Ask HN: Advice for self-publishing books - podrick
What are your recommended software, apps, monetization strategies, and resources on self-publishing books?
======
jurgenwerk
I recommend putting your e-book on an established selling platform, like
Leanpub. This is crucial especially when you don't have an established
following.

Make a dedicated e-book selling website as well.

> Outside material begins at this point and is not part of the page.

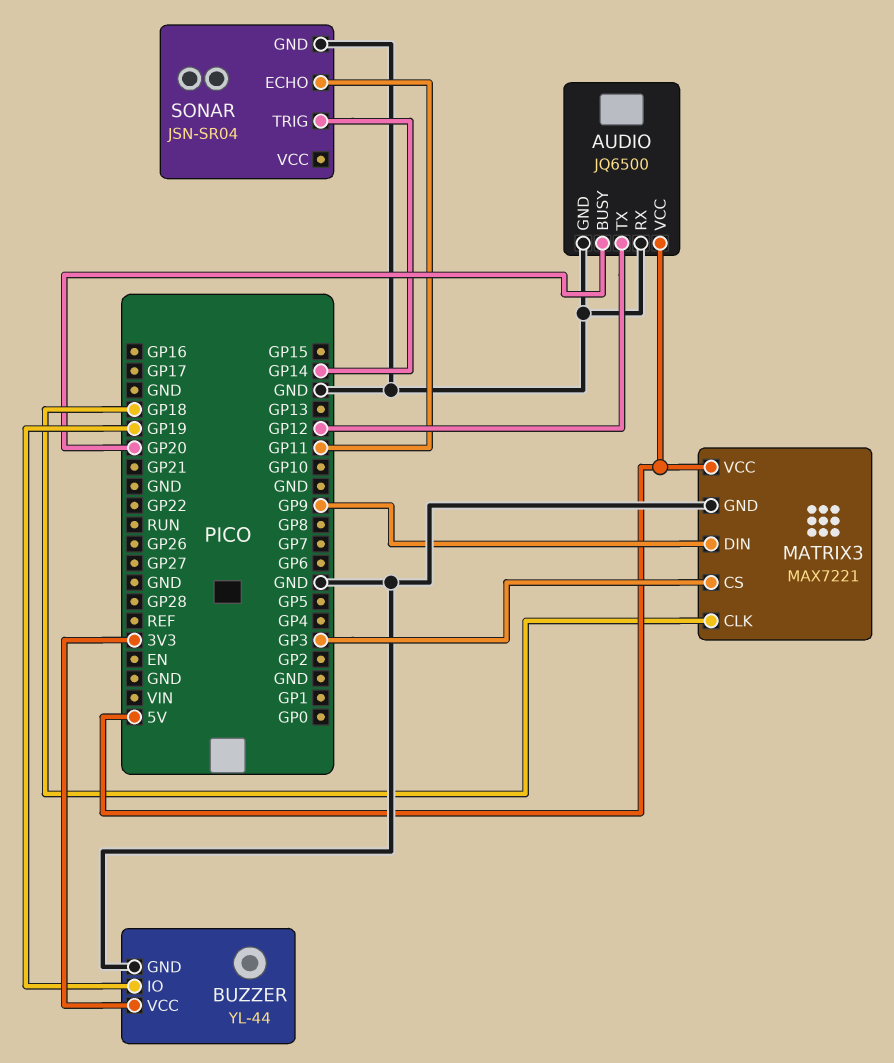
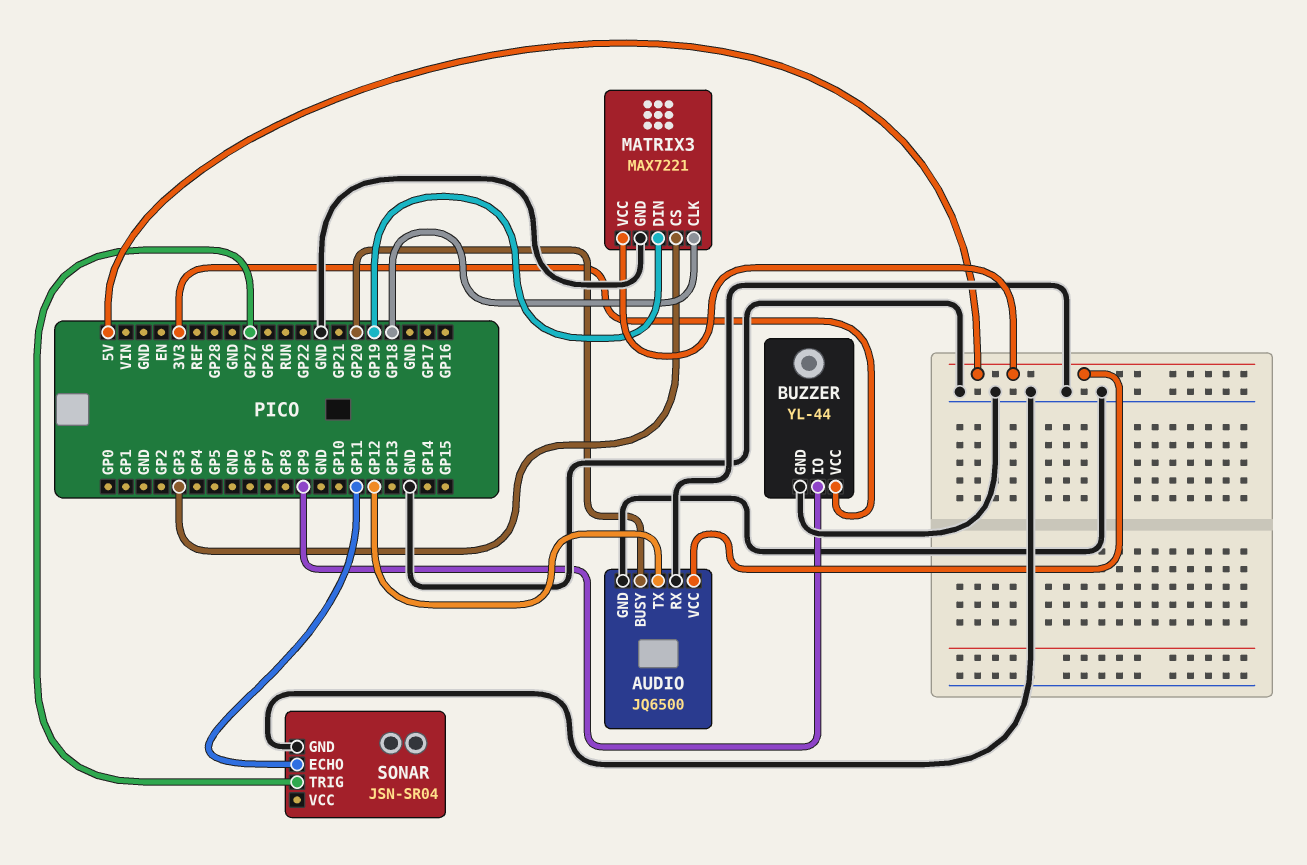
BUZZER pin IO: GP19 -> GP9
MATRIX3 pin DIN: GP9 -> GP19
SONAR pin TRIG: GP14 -> GP27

Regarding monetization, there are many tricks. Make different price brackets,
include extras in pricier packages. For example, if your book is a programming
tutorial, offer team licences. In your book content, try to up-sell your other
products if you have them. Create many micro launches every time you update
your book. Collect e-mails by providing a free book sample. You can read more
on this matter in a blogpost I have written:
[http://codeandtechno.com/posts/tips-for-writing-an-indie-
ebo...](http://codeandtechno.com/posts/tips-for-writing-an-indie-ebook/)

------
rwieruch
Leanpub is a great platform for self-publishing:
[https://leanpub.com](https://leanpub.com) It has multiple input (.doc,
GitHub, ...) and output sources (PDF, EPUB, MOBI). In the end, you can publish
the book on their platform or simply use the files for your own platform or
Amazon.

------
tixocloud
Friend of mine used Lulu for self-publishing his Lisp book. Nathan Barry has a
good ebook on writing your own ebook called Authority.

------
k__
I write for a small publisher and they use gumroad and mailinglists filled
with contacts they gathered via squeeze pages.